Les critiques de cinéma évoquent la mémoire de la militante libertaire. S’en souvient-on, la sortie du film Louise-Michel fête surtout un anniversaire, celui des 6 ans de l’affaire Palace Parfums. En décembre 2002, la direction de l’entreprise Palace Parfums, installée en Normandie, partait sans laisser d’adresse, après avoir vidé le lieu de ses équipements, à la veille de Noël. L’affaire donna forme à l’expression « patrons voyous ». Déjà utilisée à l’encontre des armateurs du Prestige, qui venait de sombrer au large de la Galice, l’expression faisait son entrée dans le langage économique. Elle sera reprise peu après dans l’affaire Metaleurop Nord, traitée dans La Bêtise économique. Dans le film de Benoit Delépine et Gustave Kervern, dix ouvrières d’une usine textile de Picardie décident de faire tuer leur patron par un spécialiste, après que ce patron a déménagé les machines pour les délocaliser en Chine. Pour se faire justice elles-mêmes, après avoir été bafouées.
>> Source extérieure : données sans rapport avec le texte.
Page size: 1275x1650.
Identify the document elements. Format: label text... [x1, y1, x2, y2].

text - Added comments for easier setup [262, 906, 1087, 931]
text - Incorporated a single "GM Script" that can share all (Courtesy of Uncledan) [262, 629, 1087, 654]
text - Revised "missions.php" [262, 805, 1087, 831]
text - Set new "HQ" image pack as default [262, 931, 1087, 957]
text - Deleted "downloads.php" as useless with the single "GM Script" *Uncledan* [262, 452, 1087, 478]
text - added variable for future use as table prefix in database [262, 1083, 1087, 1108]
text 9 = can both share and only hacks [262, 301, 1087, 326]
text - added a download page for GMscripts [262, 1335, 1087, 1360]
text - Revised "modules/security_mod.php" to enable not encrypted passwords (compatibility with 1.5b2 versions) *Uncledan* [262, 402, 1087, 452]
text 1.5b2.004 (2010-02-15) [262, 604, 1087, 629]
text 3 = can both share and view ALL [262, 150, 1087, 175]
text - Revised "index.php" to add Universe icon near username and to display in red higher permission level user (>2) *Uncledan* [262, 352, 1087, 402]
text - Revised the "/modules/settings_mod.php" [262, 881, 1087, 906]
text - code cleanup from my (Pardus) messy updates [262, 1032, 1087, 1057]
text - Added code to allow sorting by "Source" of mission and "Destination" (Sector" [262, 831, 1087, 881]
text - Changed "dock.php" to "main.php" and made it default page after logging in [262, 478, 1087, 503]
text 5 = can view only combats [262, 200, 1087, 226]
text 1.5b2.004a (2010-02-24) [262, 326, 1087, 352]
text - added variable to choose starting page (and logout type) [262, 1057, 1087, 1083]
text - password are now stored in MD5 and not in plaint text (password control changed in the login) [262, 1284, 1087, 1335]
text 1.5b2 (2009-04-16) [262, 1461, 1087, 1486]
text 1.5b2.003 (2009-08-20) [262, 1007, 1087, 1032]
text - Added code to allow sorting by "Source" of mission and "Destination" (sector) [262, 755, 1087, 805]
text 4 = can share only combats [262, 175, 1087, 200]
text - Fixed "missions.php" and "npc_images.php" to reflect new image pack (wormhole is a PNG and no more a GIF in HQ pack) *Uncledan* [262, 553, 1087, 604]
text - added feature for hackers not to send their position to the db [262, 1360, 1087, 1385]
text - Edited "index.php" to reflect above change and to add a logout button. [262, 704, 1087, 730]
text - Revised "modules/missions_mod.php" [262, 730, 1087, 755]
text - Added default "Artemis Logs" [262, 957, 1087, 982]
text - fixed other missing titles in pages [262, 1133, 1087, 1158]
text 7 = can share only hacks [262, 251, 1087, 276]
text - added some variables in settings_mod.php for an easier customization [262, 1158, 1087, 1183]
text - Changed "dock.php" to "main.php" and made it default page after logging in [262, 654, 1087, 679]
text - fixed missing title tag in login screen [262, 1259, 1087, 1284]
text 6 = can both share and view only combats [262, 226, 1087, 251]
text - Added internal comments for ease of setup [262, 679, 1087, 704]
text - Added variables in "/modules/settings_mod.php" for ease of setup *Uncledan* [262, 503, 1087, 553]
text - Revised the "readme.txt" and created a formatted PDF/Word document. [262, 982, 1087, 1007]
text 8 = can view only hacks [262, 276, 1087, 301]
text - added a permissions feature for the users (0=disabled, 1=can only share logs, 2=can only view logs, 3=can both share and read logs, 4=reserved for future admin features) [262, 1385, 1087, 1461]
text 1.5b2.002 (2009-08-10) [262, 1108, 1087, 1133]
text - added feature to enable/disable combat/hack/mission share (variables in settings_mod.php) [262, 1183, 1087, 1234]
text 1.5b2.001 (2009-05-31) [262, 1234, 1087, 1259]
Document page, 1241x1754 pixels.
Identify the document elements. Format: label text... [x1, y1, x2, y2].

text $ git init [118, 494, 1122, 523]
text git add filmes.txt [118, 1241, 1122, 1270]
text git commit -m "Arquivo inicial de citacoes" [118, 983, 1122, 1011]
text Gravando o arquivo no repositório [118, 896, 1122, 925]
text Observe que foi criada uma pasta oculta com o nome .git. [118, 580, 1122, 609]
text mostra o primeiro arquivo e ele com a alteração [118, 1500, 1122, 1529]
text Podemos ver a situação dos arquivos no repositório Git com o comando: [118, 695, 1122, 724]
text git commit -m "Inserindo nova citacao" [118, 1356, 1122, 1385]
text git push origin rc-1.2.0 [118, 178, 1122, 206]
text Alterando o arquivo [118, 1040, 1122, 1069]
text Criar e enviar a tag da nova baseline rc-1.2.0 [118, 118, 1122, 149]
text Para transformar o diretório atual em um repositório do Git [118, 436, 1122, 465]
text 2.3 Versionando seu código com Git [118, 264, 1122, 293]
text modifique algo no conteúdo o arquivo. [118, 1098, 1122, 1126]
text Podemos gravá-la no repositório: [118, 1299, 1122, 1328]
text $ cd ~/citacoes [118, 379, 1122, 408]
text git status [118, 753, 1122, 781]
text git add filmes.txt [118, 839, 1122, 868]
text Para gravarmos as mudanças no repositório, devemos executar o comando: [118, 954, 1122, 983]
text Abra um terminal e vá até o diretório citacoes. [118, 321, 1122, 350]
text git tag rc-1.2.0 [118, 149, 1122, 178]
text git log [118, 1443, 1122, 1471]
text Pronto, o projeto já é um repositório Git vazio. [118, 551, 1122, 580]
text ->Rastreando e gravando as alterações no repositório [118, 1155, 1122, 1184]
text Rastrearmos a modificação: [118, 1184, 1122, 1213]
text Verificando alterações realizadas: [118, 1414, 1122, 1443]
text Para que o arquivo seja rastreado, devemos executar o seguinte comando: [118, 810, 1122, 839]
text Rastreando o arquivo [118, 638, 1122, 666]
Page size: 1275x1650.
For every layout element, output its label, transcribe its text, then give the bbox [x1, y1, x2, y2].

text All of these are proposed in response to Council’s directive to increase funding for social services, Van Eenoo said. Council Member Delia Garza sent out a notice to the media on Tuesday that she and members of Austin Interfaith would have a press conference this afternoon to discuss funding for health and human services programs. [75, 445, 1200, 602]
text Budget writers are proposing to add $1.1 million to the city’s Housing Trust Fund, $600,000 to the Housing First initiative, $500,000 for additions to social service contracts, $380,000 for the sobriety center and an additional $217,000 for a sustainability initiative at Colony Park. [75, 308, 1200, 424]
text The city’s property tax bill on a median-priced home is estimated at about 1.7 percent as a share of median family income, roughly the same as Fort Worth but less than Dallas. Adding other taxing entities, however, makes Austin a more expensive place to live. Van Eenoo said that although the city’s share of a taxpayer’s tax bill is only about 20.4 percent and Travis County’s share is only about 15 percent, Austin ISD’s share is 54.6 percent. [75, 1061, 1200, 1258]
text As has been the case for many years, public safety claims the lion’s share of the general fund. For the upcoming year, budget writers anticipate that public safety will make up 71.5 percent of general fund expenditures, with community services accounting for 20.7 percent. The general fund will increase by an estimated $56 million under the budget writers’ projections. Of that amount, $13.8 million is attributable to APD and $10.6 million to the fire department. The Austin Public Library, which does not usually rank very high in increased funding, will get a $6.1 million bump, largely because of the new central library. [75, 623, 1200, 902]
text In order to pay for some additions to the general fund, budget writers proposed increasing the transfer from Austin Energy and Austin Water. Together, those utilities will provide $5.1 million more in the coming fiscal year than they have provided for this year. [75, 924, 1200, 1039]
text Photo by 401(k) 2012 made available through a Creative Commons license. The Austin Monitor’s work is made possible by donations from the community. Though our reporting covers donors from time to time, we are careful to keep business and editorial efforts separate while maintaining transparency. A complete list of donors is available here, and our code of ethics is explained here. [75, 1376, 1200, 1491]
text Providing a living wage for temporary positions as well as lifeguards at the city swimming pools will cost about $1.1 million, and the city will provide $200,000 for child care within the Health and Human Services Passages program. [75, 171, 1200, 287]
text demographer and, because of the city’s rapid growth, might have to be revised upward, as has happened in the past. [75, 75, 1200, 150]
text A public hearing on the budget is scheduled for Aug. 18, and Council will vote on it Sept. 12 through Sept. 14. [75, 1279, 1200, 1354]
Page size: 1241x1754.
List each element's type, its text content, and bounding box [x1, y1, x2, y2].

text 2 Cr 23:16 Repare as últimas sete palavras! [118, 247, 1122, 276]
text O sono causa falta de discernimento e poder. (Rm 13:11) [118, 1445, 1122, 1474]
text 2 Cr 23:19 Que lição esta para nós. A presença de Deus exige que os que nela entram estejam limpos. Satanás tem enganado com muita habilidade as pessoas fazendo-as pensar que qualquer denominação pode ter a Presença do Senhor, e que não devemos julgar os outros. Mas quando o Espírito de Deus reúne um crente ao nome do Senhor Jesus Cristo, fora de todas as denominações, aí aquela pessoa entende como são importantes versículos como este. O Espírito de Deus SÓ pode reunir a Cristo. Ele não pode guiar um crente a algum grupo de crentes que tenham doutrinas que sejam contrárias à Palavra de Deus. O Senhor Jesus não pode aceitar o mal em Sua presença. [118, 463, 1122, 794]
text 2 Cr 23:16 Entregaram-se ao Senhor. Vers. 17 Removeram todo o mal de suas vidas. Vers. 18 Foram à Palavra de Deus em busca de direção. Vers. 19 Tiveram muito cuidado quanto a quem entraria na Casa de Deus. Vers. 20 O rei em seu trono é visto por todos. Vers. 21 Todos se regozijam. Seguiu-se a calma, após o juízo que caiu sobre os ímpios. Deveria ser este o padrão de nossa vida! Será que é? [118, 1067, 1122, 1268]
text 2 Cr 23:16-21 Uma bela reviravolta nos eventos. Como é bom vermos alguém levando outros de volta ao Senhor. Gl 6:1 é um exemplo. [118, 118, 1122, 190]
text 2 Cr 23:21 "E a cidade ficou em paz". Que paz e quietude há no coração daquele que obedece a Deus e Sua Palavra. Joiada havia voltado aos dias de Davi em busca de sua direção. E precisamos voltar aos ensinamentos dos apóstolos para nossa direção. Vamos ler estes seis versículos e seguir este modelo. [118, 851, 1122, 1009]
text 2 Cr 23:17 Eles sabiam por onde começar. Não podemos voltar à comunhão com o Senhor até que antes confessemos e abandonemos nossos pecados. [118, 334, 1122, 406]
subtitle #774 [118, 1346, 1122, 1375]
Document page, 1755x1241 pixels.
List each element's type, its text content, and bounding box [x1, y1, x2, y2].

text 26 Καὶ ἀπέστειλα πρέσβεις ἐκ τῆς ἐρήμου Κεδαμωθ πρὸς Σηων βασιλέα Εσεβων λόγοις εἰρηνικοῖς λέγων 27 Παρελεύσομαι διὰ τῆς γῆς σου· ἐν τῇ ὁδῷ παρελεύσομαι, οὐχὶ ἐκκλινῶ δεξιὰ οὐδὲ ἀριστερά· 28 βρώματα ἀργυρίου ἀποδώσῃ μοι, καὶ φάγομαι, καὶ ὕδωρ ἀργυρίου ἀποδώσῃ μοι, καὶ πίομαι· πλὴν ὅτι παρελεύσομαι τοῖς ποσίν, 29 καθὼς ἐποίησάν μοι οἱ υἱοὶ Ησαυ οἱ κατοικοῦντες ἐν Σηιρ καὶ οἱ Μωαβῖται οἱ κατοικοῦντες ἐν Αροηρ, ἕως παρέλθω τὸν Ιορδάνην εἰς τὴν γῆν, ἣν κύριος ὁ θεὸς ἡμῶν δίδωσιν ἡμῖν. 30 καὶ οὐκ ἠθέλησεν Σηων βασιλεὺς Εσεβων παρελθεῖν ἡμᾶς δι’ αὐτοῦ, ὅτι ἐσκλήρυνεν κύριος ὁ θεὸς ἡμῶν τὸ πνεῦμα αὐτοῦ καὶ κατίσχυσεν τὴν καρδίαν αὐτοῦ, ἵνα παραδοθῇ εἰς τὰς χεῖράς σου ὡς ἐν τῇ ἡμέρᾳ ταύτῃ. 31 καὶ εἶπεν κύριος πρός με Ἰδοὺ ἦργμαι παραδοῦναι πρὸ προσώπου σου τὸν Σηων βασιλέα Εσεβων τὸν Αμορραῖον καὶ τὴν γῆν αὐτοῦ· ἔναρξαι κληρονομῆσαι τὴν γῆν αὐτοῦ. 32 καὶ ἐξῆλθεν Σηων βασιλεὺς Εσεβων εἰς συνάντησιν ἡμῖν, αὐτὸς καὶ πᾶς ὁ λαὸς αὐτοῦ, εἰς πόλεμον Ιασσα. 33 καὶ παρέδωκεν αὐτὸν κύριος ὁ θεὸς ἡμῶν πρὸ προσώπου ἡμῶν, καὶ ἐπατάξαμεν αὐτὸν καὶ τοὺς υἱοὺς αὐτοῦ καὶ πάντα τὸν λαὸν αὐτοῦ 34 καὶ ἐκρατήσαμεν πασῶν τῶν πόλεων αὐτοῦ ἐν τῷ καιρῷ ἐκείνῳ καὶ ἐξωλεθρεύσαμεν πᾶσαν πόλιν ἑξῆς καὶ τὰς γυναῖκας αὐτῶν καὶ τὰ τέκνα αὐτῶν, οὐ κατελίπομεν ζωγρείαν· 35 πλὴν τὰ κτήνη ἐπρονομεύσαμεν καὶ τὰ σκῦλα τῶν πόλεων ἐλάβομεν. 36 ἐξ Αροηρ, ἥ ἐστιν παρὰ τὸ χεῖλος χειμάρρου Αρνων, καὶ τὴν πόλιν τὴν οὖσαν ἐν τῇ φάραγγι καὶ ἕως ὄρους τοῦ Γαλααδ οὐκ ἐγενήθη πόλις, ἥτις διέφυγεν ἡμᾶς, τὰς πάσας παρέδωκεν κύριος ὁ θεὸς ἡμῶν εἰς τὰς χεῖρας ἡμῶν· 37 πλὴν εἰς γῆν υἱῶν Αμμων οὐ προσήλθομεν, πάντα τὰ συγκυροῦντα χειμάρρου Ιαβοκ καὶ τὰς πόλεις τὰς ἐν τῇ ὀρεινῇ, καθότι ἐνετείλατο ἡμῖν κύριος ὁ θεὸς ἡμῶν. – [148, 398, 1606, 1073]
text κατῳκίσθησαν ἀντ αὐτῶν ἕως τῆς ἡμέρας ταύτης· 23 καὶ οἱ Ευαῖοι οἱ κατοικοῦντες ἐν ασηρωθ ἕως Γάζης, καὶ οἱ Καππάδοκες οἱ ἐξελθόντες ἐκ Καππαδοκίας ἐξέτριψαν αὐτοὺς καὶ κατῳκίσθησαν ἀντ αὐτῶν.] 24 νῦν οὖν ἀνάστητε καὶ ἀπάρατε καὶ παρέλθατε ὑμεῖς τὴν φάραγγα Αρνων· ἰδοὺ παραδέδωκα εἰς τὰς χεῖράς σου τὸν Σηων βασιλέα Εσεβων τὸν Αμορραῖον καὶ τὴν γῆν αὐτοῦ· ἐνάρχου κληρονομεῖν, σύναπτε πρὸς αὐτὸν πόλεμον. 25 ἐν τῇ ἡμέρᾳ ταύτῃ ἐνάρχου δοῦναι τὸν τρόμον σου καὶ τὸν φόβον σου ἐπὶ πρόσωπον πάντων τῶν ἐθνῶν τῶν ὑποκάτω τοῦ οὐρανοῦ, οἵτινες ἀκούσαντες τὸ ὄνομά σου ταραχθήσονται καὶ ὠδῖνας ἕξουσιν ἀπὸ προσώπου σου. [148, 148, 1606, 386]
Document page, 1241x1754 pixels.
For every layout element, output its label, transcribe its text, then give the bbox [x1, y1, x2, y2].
Gestionnaire de fonds pour des clients européens, Thierry de la Villehuchet avait investi avec confiance dans les affaires de Madoff. Son fonds aurait perdu au moins un milliard de dollars.
Envie de meurtre ou suicide, ces deux faits d’actualité sont partenaires de cœur. Différemment, il y est question de dignité, de morale et d’honneur. Economie virtuelle contre économie réelle ? Patrons voyous contre justiciers et samourais.